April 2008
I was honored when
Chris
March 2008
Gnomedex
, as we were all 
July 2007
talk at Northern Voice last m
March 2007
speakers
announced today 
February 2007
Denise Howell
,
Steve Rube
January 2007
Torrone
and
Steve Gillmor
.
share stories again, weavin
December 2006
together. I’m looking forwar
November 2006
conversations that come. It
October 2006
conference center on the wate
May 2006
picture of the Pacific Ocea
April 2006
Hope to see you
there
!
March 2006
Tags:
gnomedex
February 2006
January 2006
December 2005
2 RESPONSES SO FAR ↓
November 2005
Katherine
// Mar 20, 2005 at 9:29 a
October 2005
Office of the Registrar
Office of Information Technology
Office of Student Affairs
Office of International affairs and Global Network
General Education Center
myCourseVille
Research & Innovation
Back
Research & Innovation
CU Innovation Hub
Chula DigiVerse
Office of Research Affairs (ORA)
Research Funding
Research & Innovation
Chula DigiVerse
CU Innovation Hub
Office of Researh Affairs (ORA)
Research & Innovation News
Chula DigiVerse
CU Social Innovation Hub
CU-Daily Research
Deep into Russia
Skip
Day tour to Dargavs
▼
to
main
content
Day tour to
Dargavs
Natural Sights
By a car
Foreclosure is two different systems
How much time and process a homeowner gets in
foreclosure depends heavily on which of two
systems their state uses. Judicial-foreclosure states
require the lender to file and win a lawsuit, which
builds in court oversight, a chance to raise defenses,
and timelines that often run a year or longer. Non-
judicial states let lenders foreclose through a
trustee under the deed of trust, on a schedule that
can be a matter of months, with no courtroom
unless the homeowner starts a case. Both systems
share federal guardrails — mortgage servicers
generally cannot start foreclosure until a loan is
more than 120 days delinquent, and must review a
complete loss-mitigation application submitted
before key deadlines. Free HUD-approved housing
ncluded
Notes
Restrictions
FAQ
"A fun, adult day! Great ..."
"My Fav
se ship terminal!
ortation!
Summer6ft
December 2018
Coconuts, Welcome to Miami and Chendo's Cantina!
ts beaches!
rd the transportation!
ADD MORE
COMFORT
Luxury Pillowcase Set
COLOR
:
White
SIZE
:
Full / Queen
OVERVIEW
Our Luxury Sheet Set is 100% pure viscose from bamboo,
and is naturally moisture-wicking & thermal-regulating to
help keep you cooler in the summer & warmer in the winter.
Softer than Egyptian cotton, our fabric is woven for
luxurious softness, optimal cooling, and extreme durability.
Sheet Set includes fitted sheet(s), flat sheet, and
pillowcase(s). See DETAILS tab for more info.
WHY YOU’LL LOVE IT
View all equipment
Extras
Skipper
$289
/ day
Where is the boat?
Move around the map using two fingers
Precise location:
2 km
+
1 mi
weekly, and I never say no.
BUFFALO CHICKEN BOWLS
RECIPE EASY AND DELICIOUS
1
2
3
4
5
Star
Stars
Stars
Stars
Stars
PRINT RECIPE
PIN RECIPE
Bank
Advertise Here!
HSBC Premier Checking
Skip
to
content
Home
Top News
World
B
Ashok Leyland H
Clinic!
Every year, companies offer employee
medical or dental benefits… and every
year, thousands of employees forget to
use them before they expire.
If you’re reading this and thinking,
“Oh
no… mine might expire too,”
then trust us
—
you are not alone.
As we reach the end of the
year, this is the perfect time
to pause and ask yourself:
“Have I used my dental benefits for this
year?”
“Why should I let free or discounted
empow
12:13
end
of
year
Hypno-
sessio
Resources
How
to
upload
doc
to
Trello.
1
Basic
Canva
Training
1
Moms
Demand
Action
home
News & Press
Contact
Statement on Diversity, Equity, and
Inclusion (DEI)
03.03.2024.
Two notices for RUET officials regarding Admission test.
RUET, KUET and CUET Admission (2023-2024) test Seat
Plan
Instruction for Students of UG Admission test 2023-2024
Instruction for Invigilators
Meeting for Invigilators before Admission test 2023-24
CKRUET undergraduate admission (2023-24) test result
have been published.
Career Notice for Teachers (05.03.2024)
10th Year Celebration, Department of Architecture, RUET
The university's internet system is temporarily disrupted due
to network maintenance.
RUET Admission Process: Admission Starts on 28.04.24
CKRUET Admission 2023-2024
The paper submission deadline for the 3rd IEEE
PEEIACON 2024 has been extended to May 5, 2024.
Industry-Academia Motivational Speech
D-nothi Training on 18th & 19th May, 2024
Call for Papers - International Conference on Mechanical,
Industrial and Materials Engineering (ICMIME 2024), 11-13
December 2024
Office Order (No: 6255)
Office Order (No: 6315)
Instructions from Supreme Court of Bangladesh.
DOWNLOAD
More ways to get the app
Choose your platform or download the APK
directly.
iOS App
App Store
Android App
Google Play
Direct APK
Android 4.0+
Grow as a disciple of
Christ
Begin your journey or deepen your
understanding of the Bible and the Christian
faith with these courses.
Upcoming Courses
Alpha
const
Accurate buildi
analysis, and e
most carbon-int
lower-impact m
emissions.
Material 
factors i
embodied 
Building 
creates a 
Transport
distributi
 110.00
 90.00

* * * *

*WHAT THE EXERCISE ASKS*
Starting with the line above that holds "talk at Northern Voice last m" and stopping with the line that holds "judicial states let", reproduce each line exactly, omitting all other lines.

*RESPONSE BELOW*
talk at Northern Voice last m
March 2007
speakers
announced today 
February 2007
Denise Howell
,
Steve Rube
January 2007
Torrone
and
Steve Gillmor
.
share stories again, weavin
December 2006
together. I’m looking forwar
November 2006
conversations that come. It
October 2006
conference center on the wate
May 2006
picture of the Pacific Ocea
April 2006
Hope to see you
there
!
March 2006
Tags:
gnomedex
February 2006
January 2006
December 2005
2 RESPONSES SO FAR ↓
November 2005
Katherine
// Mar 20, 2005 at 9:29 a
October 2005
Office of the Registrar
Office of Information Technology
Office of Student Affairs
Office of International affairs and Global Network
General Education Center
myCourseVille
Research & Innovation
Back
Research & Innovation
CU Innovation Hub
Chula DigiVerse
Office of Research Affairs (ORA)
Research Funding
Research & Innovation
Chula DigiVerse
CU Innovation Hub
Office of Researh Affairs (ORA)
Research & Innovation News
Chula DigiVerse
CU Social Innovation Hub
CU-Daily Research
Deep into Russia
Skip
Day tour to Dargavs
▼
to
main
content
Day tour to
Dargavs
Natural Sights
By a car
Foreclosure is two different systems
How much time and process a homeowner gets in
foreclosure depends heavily on which of two
systems their state uses. Judicial-foreclosure states
require the lender to file and win a lawsuit, which
builds in court oversight, a chance to raise defenses,
and timelines that often run a year or longer. Non-
judicial states let lenders foreclose through a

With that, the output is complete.